__Work to complete__
Where the string "First" appears in a line of the data, show that line.

__Dataset content__
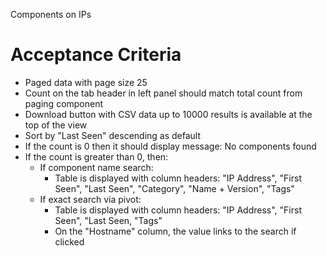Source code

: Components on IPs

Acceptance Criteria
===================

* Paged data with page size 25
* Count on the tab header in left panel should match total count from paging component
* Download button with CSV data up to 10000 results is available at the top of the view
* Sort by "Last Seen" descending as default
* If the count is 0 then it should display message: No components found
* If the count is greater than 0, then:
  * If component name search:
    * Table is displayed with column headers: "IP Address", "First Seen", "Last Seen", "Category", "Name + Version", "Tags"
  * If exact search via pivot:
    + Table is displayed with column headers: "IP Address", "First Seen", "Last Seen, "Tags"
    * On the "Hostname" column, the value links to the search if clicked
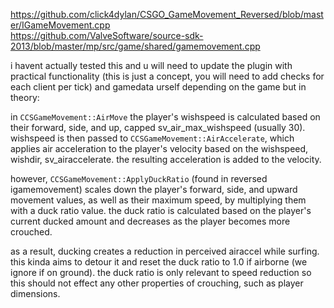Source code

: https://github.com/click4dylan/CSGO_GameMovement_Reversed/blob/master/IGameMovement.cpp  
https://github.com/ValveSoftware/source-sdk-2013/blob/master/mp/src/game/shared/gamemovement.cpp

i havent actually tested this and u will need to update the plugin with practical functionality (this is just a concept, you will need to add checks for each client per tick) and gamedata urself depending on the game but in theory:

in `CCSGameMovement::AirMove` the player's wishspeed is calculated based on their forward, side, and up, capped sv_air_max_wishspeed (usually 30). 
wishspeed is then passed to `CCSGameMovement::AirAccelerate`, which applies air acceleration to the player's velocity based on the wishspeed, wishdir, sv_airaccelerate.
the resulting acceleration is added to the velocity.

however, `CCSGameMovement::ApplyDuckRatio` (found in reversed igamemovement) scales down the player's forward, side, and upward movement values, as well as their maximum speed, by multiplying them with a duck ratio value.
the duck ratio is calculated based on the player's current ducked amount and decreases as the player becomes more crouched. 

as a result, ducking creates a reduction in perceived airaccel while surfing. this kinda aims to detour it and reset the duck ratio to 1.0 if airborne (we ignore if on ground).
the duck ratio is only relevant to speed reduction so this should not effect any other properties of crouching, such as player dimensions.

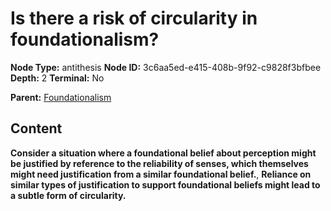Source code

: # Is there a risk of circularity in foundationalism?

**Node Type:** antithesis
**Node ID:** 3c6aa5ed-e415-408b-9f92-c9828f3bfbee
**Depth:** 2
**Terminal:** No

**Parent:** [Foundationalism](foundationalism.md)

## Content

**Consider a situation where a foundational belief about perception might be justified by reference to the reliability of senses, which themselves might need justification from a similar foundational belief.**, **Reliance on similar types of justification to support foundational beliefs might lead to a subtle form of circularity.**
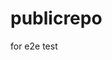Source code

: # publicrepo
for e2e test


















































































































































































































































































































































































































































































































































































































































































































































































































































































































































































































































































































































































































































































































































































































































































































































































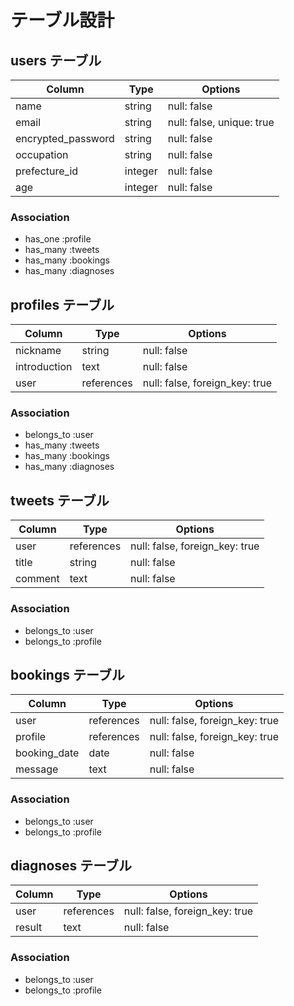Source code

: # テーブル設計

## users テーブル
| Column             | Type    | Options                   |
| ------------------ | ------- | ------------------------- |
| name               | string  | null: false               |
| email              | string  | null: false, unique: true |
| encrypted_password | string  | null: false               |
| occupation         | string  | null: false               |
| prefecture_id      | integer | null: false               |
| age                | integer | null: false               |

### Association
- has_one :profile
- has_many :tweets
- has_many :bookings
- has_many :diagnoses


## profiles テーブル
| Column             | Type   | Options                   |
| ------------------ | ------ | ------------------------- |
| nickname           | string | null: false               |
| introduction       | text   | null: false               |
| user      | references | null: false, foreign_key: true |

### Association
- belongs_to :user
- has_many :tweets
- has_many :bookings
- has_many :diagnoses


## tweets テーブル
| Column         | Type       | Options                        |
| -------------- | ---------- | ------------------------------ |
| user           | references | null: false, foreign_key: true |
| title          | string     | null: false                    |
| comment        | text       | null: false                    |

### Association
- belongs_to :user
- belongs_to :profile


## bookings テーブル
| Column         | Type       | Options                        |
| -------------- | ---------- | ------------------------------ |
| user           | references | null: false, foreign_key: true |
| profile        | references | null: false, foreign_key: true |
| booking_date   | date       | null: false                    |
| message        | text       | null: false                    |

### Association
- belongs_to :user
- belongs_to :profile


## diagnoses テーブル
| Column         | Type       | Options                        |
| -------------- | ---------- | ------------------------------ |
| user           | references | null: false, foreign_key: true |
| result         | text       | null: false                    |

### Association
- belongs_to :user
- belongs_to :profile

__Solution to this problem__
    * Table is displayed with column headers: "IP Address", "First Seen", "Last Seen", "Category", "Name + Version", "Tags"
    + Table is displayed with column headers: "IP Address", "First Seen", "Last Seen, "Tags"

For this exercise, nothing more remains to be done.